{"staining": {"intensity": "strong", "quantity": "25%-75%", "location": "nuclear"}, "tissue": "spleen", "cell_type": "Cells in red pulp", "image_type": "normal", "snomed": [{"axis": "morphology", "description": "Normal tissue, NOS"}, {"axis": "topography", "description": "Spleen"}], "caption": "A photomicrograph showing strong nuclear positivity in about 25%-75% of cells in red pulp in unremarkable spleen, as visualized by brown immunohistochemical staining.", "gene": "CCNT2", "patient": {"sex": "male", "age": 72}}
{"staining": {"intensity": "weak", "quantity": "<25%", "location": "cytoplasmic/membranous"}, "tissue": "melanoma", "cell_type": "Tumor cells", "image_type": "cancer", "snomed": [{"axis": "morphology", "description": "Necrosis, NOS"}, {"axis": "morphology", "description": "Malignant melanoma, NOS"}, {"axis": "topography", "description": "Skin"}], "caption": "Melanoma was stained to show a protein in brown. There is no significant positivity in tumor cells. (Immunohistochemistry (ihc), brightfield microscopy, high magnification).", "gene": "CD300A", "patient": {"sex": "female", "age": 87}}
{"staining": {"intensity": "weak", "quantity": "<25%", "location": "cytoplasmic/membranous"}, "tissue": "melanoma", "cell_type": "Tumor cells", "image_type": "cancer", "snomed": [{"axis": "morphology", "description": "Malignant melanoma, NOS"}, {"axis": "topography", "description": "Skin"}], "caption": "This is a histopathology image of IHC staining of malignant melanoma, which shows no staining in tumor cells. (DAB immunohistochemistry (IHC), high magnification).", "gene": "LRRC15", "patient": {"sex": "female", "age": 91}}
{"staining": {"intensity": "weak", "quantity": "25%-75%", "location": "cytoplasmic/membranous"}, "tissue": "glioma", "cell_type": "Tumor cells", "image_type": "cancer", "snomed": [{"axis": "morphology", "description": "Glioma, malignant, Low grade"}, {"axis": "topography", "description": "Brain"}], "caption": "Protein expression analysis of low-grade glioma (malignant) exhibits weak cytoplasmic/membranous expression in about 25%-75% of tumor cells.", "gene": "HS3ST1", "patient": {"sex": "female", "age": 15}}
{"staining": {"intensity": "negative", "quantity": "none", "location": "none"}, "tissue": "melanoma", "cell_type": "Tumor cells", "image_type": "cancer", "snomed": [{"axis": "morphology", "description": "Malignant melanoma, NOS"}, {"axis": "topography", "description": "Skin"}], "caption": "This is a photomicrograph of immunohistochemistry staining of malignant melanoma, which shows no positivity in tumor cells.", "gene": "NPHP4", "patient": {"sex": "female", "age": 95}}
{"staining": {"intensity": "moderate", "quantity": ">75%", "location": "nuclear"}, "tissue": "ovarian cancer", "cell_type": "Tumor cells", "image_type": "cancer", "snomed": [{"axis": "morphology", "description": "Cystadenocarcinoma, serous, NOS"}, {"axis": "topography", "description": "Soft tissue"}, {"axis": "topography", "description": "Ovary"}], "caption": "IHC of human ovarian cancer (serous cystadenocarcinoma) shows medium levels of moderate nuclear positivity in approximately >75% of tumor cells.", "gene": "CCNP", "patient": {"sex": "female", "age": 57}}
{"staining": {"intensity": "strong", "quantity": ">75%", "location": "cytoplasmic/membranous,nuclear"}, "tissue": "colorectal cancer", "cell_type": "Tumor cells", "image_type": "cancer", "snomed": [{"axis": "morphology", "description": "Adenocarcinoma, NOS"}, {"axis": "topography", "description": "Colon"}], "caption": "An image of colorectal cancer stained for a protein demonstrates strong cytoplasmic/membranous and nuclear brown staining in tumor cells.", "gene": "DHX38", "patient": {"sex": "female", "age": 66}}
———
[Task prompt]: Give every entry again, character for character.

[Output]:
{"staining": {"intensity": "strong", "quantity": "25%-75%", "location": "nuclear"}, "tissue": "spleen", "cell_type": "Cells in red pulp", "image_type": "normal", "snomed": [{"axis": "morphology", "description": "Normal tissue, NOS"}, {"axis": "topography", "description": "Spleen"}], "caption": "A photomicrograph showing strong nuclear positivity in about 25%-75% of cells in red pulp in unremarkable spleen, as visualized by brown immunohistochemical staining.", "gene": "CCNT2", "patient": {"sex": "male", "age": 72}}
{"staining": {"intensity": "weak", "quantity": "<25%", "location": "cytoplasmic/membranous"}, "tissue": "melanoma", "cell_type": "Tumor cells", "image_type": "cancer", "snomed": [{"axis": "morphology", "description": "Necrosis, NOS"}, {"axis": "morphology", "description": "Malignant melanoma, NOS"}, {"axis": "topography", "description": "Skin"}], "caption": "Melanoma was stained to show a protein in brown. There is no significant positivity in tumor cells. (Immunohistochemistry (ihc), brightfield microscopy, high magnification).", "gene": "CD300A", "patient": {"sex": "female", "age": 87}}
{"staining": {"intensity": "weak", "quantity": "<25%", "location": "cytoplasmic/membranous"}, "tissue": "melanoma", "cell_type": "Tumor cells", "image_type": "cancer", "snomed": [{"axis": "morphology", "description": "Malignant melanoma, NOS"}, {"axis": "topography", "description": "Skin"}], "caption": "This is a histopathology image of IHC staining of malignant melanoma, which shows no staining in tumor cells. (DAB immunohistochemistry (IHC), high magnification).", "gene": "LRRC15", "patient": {"sex": "female", "age": 91}}
{"staining": {"intensity": "weak", "quantity": "25%-75%", "location": "cytoplasmic/membranous"}, "tissue": "glioma", "cell_type": "Tumor cells", "image_type": "cancer", "snomed": [{"axis": "morphology", "description": "Glioma, malignant, Low grade"}, {"axis": "topography", "description": "Brain"}], "caption": "Protein expression analysis of low-grade glioma (malignant) exhibits weak cytoplasmic/membranous expression in about 25%-75% of tumor cells.", "gene": "HS3ST1", "patient": {"sex": "female", "age": 15}}
{"staining": {"intensity": "negative", "quantity": "none", "location": "none"}, "tissue": "melanoma", "cell_type": "Tumor cells", "image_type": "cancer", "snomed": [{"axis": "morphology", "description": "Malignant melanoma, NOS"}, {"axis": "topography", "description": "Skin"}], "caption": "This is a photomicrograph of immunohistochemistry staining of malignant melanoma, which shows no positivity in tumor cells.", "gene": "NPHP4", "patient": {"sex": "female", "age": 95}}
{"staining": {"intensity": "moderate", "quantity": ">75%", "location": "nuclear"}, "tissue": "ovarian cancer", "cell_type": "Tumor cells", "image_type": "cancer", "snomed": [{"axis": "morphology", "description": "Cystadenocarcinoma, serous, NOS"}, {"axis": "topography", "description": "Soft tissue"}, {"axis": "topography", "description": "Ovary"}], "caption": "IHC of human ovarian cancer (serous cystadenocarcinoma) shows medium levels of moderate nuclear positivity in approximately >75% of tumor cells.", "gene": "CCNP", "patient": {"sex": "female", "age": 57}}
{"staining": {"intensity": "strong", "quantity": ">75%", "location": "cytoplasmic/membranous,nuclear"}, "tissue": "colorectal cancer", "cell_type": "Tumor cells", "image_type": "cancer", "snomed": [{"axis": "morphology", "description": "Adenocarcinoma, NOS"}, {"axis": "topography", "description": "Colon"}], "caption": "An image of colorectal cancer stained for a protein demonstrates strong cytoplasmic/membranous and nuclear brown staining in tumor cells.", "gene": "DHX38", "patient": {"sex": "female", "age": 66}}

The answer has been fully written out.